Phased investment approaches regardless of MBTA 3A to individually modernize Winthrop, Bessie Buker or Cutler schools were abandoned by joint committees. Ultimately, both Wenham on November 16, 2024, and Hamilton in April 2025 must vote at town meetings and at the ballot box. But the linkage to MBTA 3A is apparent. Why? The State will help fund a big elementary school only if Winthrop is demolished. The State's current amount of contribution is a wobbly projection and has no forecast for MBTA 3A populations or either of our town's future infrastructure costs. Massachusetts, and the Town of Hamilton, Hamilton Planning Board, Hamilton Development Corporation (HDC), Wenham's Planning Board and the Hamilton Wenham Regional School District (HWRSD) have been leaning into the MBTA 3A district and a big elementary school for Hamilton for the past few years as their recommended solutions based process.

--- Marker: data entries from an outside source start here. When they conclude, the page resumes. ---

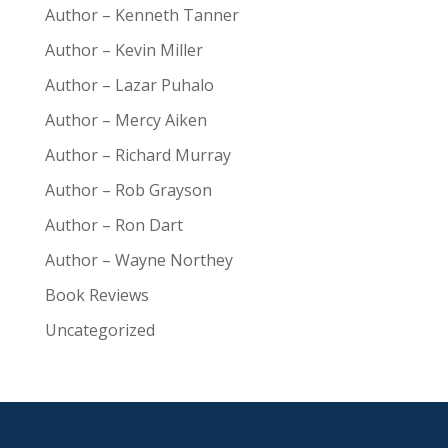
Author – Kenneth Tanner
Author – Kevin Miller
Author – Lazar Puhalo
Author – Mercy Aiken
Author – Richard Murray
Author – Rob Grayson
Author – Ron Dart
Author – Wayne Northey
Book Reviews
Uncategorized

“What about this Master Plan (MP) stuff I keep hearing about?” Both towns have been working on plans for the future. No doubt lots of hard work and crafted by two boards and volunteer residents from both towns. These conceptual plans are robust and include creative ideas for commercial zoning, affordable housing, public area beautification-revitalization, open land preservation but are not the MBTA 3A plans from the State. These MP plans are separate from MBTA 3A. None are funded by either the town or the State yet. Hamilton’s MP includes an aggressive plan to demolition Winthrop School and replace it with mixed use: residential, commercial, retail, and business building development on the existing 14-acre school site. Commercial zoning as future tax revenue for Hamilton is the idea without any known research data whether it’s possible or a net neutral, worse a cost shortfall after infrastructure costs become real. In short, increased taxes for Hamilton residents is a real concern. Utile, a state of Massachusetts selected, vetted, MBTA 3A trained architectural design firm has been hired by the Hamilton Town Manager to help the town government inform a way forward using the Winthrop School property for MBTA 3A, commercialization and school consolidation. The suggested process is called Hamilton Town Center Plan & Form-Based Code. For this reason, BHWG residents believe the plan's potential outcomes if voted in by taxpayers are connected politically, and commercially. Hamilton residents need to catch up and learn more while immediately focusing first on a stop to MBTA 3A. Wenham taxpayers need to know what and how Hamilton manages these potential initiatives. Both towns are connected financially by the regional school district.
A few thoughts about our schools. We have NOT met anyone in either of our towns who is against our teachers, safe schools, and functioning buildings that can evolve with future educational methodologies. Many in Hamilton-Wenham moved here for small schools, not BIG schools. For those reasons, opposing MBTA 3A means resetting our elected officials as to what our priorities are, what we can afford.
Research proves smaller schools are better schools! 745 students = too big to learn!
Invest in teachers, modernize, update, repair, not school size. Building a large consolidated school at the Cutler school’s location will open the Winthrop school for redevelopment and thereby becomes vulnerable to an approved MBTA 3A.
Hamilton and Wenham big elementary school's $150M price tag + MBTA 3A + more future school builds + infrastructure cost overloads = OVERTAXED, NOT SUSTAINABLE for residents of all ages!